Lord Brian Rix, Mencap President, said:
“There are 1.4 million people in the UK with a learning disability and 6 million more family members and carers connected to them. However they often tell us they feel they are not listened to by politicians and subsequently many of the challenges they face go unheard and unresolved. We are asking Members of Parliament and prospective candidates to listen to what people with a learning disability and their families have to say.”
The campaign has also given rise to a Manifesto, which explores the issues that matter most to people with a learning disability and their families and on which they want to see action from the next UK government. These include improving healthcare for people with a learning disability, ending disability hate crime and improving support in education.
To find out more about the Hear my voice campaign and Manifesto, visit: www.hear-my-voice.org.uk
Notes to editors
There are 1.4 million people with a learning disability in the UK. Mencap works to support people with a learning disability, their families and carers by fighting to change laws, improve services and access to education, employment and leisure facilities.

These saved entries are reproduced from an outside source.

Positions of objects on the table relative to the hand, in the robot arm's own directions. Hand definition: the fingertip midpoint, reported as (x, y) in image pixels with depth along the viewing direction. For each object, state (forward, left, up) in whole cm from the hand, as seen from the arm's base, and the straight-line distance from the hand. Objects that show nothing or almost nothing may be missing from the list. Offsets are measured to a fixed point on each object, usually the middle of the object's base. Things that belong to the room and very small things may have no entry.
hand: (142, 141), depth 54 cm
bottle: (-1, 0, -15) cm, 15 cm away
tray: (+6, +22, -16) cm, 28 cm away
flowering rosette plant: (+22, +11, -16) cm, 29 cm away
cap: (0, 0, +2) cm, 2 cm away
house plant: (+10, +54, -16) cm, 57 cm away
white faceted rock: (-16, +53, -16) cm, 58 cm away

Mencap supports thousands of people with a learning disability to live their lives the way they want.
For advice and information about learning disability and Mencap services in your area, contact Mencap Direct on 0808 808 1111 (9am-5pm, Monday-Friday) or email firstname.lastname@example.org
About Mencap’s Hear my voice campaign
People with a learning disability – and the millions of family members, carers and support workers connected to them – can make their voices heard on the issues that matter to them at the 2015 General Election.
Hear my voice is a campaign designed to provide a platform for people with a learning disability and their families to make their voices heard. There are a lot of different ways to get involved, from sharing what matters to you, to holding an event to get people with a learning disability registered to vote. Through grassroots campaigning, Hear my voice will ensure the next Government improves the lives of people with a learning disability.
About learning disability
A learning disability is a reduced intellectual ability, which can cause problems with everyday tasks – for example shopping and cooking, or travelling to new places – which affects someone for their whole life.

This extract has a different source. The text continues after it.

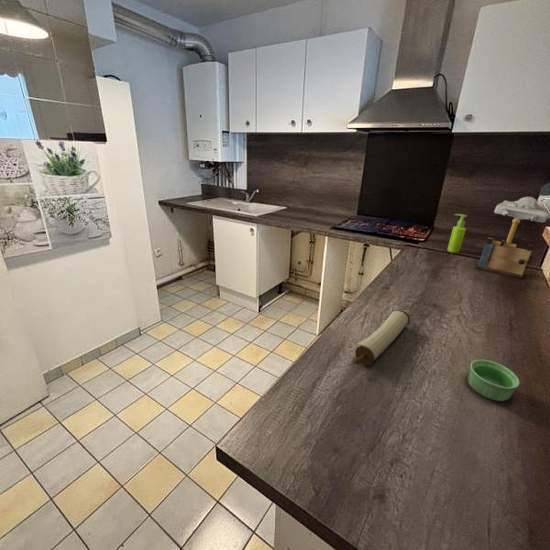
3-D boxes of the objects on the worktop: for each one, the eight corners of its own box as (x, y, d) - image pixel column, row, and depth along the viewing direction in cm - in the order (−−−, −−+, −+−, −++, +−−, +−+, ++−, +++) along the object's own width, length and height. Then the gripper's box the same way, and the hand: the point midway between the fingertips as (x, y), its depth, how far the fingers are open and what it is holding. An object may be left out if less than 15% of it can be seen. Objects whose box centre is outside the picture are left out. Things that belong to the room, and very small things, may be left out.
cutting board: (522, 274, 130) (534, 244, 125) (521, 278, 126) (534, 247, 120) (477, 265, 140) (487, 236, 134) (476, 268, 136) (486, 238, 130)
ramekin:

People with a learning disability can take longer to learn new things and may need support to develop new skills, understand difficult information and engage with other people. The level of support someone needs is different with every individual. For example, someone with a severe learning disability might need much more support with daily tasks than someone with a mild learning disability.
Learning disability is not a mental illness or a learning difficulty, like dyslexia. Very often the term ‘learning difficulty’ is wrongly used interchangeably with ‘learning disability’.